宮人沈玉和浮光端來盤匜,給殷陳凈了手,擦幹,才引她走到衛子夫身邊。

殷陳擡眼看衛子夫,她曾見過許多美人,仍舊為眼前這個女子的容貌所驚嘆。

衛子夫生得極白,一雙秋水眸,長眉纖細,眼尾雖也微微上揚,卻不同於霍去病的盛氣淩厲,眉宇間獨獨有一股柔和,輕柔嫻靜,恰如輕霧攏面。

這個從泥裏被捧到雲端的女子,在這美人如雲的宮中坐上了後位。

不止是靠著這叫人移不開眼的美貌,她或許更有一顆七竅玲瓏心,這顆心的算計卻不叫人反感,反而願意將自己的心交出去。

殷陳看著衛子夫,薄粉遮去她眼下的青黑,本就白皙的膚色敷上妝粉,白得有些死色。

“請問皇後近一年可有失眠,月事不調之癥?”

衛子夫眼中閃過一絲驚詫,頷首。

“請皇後賜脈一觀。”

衛子夫翻腕搭在案上的絲綢脈枕上。

殷陳擡手摸上衛子夫的脈搏,凝眸片刻,“但觀皇後脈象平緩有律,卻無異常。”

“宮中侍醫言皇後是憂思過慮,勞累所致。可喝了藥,卻絲毫沒有緩解癥狀。
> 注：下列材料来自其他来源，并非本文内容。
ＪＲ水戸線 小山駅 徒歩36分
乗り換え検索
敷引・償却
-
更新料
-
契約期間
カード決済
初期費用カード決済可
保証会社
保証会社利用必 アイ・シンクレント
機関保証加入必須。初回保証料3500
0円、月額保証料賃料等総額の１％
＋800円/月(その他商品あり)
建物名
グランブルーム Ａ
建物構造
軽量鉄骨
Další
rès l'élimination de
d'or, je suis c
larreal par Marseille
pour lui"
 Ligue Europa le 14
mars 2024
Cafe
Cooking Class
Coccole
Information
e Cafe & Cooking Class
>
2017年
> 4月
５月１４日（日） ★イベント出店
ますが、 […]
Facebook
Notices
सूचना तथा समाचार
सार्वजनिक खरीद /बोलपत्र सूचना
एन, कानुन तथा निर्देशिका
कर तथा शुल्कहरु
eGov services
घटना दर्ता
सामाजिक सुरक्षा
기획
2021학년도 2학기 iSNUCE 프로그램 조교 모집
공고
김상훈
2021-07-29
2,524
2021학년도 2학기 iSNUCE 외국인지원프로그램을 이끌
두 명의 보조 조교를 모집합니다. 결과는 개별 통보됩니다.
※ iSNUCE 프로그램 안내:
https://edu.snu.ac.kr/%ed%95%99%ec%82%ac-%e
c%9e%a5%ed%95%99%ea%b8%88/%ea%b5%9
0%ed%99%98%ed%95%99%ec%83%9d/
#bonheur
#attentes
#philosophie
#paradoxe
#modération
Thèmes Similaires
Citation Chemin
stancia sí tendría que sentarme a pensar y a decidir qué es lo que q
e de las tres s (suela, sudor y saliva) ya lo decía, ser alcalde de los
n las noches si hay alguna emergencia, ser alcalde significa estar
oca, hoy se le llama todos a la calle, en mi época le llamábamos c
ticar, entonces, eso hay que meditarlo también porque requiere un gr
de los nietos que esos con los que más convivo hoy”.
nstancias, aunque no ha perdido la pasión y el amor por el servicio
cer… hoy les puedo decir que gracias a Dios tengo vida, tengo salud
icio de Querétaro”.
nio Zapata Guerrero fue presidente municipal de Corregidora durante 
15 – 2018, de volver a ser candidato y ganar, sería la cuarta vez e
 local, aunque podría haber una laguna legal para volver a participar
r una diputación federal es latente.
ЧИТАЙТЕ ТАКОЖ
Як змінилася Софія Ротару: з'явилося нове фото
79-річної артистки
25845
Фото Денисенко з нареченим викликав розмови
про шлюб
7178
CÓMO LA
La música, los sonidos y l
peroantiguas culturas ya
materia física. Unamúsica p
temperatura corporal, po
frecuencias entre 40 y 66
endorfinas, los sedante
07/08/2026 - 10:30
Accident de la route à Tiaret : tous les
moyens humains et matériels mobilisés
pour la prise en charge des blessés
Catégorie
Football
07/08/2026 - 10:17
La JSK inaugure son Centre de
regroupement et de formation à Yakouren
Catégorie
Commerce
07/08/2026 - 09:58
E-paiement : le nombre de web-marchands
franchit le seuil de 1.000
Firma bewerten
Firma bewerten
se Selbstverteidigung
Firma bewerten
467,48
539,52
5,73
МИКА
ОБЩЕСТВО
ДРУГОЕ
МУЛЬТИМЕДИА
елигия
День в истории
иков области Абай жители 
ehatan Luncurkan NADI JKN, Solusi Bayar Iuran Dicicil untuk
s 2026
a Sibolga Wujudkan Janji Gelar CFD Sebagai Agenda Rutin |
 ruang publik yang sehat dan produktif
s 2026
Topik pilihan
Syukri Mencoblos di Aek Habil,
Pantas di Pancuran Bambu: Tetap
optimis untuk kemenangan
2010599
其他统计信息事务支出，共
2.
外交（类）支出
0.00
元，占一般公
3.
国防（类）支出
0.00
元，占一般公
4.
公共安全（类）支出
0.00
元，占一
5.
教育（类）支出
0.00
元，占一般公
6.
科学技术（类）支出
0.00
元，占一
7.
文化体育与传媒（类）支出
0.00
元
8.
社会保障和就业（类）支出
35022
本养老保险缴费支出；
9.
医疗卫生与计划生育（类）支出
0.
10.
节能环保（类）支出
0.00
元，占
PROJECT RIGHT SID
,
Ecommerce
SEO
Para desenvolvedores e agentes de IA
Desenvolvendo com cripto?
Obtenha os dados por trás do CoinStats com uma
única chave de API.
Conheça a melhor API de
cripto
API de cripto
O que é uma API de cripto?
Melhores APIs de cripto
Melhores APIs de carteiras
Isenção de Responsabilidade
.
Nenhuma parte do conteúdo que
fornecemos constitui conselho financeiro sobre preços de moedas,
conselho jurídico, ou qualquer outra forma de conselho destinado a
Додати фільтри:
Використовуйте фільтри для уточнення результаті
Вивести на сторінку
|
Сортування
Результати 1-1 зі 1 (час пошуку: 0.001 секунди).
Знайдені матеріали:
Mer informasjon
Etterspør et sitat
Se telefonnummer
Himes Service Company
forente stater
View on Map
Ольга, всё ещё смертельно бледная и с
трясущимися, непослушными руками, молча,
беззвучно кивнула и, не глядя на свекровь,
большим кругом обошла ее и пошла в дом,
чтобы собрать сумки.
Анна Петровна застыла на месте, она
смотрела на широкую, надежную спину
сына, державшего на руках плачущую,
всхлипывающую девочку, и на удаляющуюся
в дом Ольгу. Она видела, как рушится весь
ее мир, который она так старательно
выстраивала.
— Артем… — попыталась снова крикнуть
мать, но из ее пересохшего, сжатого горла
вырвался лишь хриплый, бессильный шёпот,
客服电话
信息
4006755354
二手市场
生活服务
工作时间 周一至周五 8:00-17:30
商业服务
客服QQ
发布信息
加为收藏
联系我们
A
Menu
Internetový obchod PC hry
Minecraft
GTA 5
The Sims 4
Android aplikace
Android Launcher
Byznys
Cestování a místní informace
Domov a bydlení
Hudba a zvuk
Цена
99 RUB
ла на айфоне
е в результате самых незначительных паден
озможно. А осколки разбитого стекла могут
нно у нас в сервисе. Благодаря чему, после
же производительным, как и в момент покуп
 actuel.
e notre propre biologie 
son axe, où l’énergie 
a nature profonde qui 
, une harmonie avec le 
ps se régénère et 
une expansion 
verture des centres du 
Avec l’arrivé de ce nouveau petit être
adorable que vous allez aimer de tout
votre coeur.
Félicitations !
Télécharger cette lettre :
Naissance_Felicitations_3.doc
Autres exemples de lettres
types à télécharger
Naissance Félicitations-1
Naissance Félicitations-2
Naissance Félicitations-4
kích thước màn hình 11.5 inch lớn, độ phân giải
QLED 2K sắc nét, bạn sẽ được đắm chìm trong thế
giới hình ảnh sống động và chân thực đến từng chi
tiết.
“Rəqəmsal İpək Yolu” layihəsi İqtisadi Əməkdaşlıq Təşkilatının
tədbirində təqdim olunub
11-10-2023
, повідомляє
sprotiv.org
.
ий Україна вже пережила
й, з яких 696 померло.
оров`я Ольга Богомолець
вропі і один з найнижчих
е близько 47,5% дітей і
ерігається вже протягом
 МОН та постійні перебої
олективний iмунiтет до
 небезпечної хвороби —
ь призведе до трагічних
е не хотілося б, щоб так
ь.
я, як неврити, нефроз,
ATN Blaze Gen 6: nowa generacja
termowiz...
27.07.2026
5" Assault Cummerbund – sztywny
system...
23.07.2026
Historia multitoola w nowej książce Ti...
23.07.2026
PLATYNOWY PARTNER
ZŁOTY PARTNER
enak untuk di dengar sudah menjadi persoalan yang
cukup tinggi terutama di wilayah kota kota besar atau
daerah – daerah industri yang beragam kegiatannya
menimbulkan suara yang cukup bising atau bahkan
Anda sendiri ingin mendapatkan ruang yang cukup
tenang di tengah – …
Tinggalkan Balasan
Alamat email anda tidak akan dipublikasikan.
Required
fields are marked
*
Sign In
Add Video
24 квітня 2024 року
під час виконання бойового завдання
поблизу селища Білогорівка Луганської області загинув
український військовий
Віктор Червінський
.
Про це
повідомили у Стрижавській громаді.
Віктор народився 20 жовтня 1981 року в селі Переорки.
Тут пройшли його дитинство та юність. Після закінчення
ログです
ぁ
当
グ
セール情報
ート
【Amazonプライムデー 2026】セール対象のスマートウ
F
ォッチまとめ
也有侍醫言是中毒所致,排查了飲食宮殿,將宮中翻查了數遍,終是一無所獲。”浮光跪坐在旁,聞言答道。

殷陳收回手,搖頭,“若是毒在宮中,為何皇後身邊的宮人卻沒有癥狀?”

浮光皺眉,皇後貼身宮人有五人,幾乎與皇後寸步不離,若是毒物,她們五人怎會無事?

衛子夫輕笑,“殷醫者果然聰慧,宮中侍醫已然將所能懷疑的地方查了個遍,卻依舊治不了我這病癥。”

殷陳看向衛子夫,“依奴愚見,認為定有沒有排查到的,”她頓住話頭,眼眸微沈,“譬如巫蠱。”

殷陳話音剛落,周圍空氣似乎都凝滯下來,分布在四周的玉盤中冰塊融化之聲都震耳欲聾起來。

浮光驚得捂住嘴巴,心幾乎跳到嗓子眼,沈玉素來冷靜,聞言也忍不住蹙眉。

巫蠱乃是宮中禁忌,陳先皇後便是因在宮中實施巫蠱被廢,牽連了數千人,今上對巫蠱深惡痛絕,這才過了六年,怎會有人膽大妄為到在宮中實施巫蠱。

衛子夫面無波瀾,點頭示意她說下去。

殷陳思忖片刻,看著衛子夫的眼睛,“奴觀皇後眼睛有些異常,想來近兩月已有視物不清的癥狀。皇後失眠之由,定是夜裏頭疼欲裂,到晨起時便會恢覆正常,叫人難以尋到蹤跡。”

衛子夫看向近在咫尺的少女,她眼眸明亮,字字清晰,說這話時,面上無一絲懼意。

“殷醫者可知,你說出這話會引來殺身之禍?”衛子夫沈聲道,臉上淡淡笑意褪去。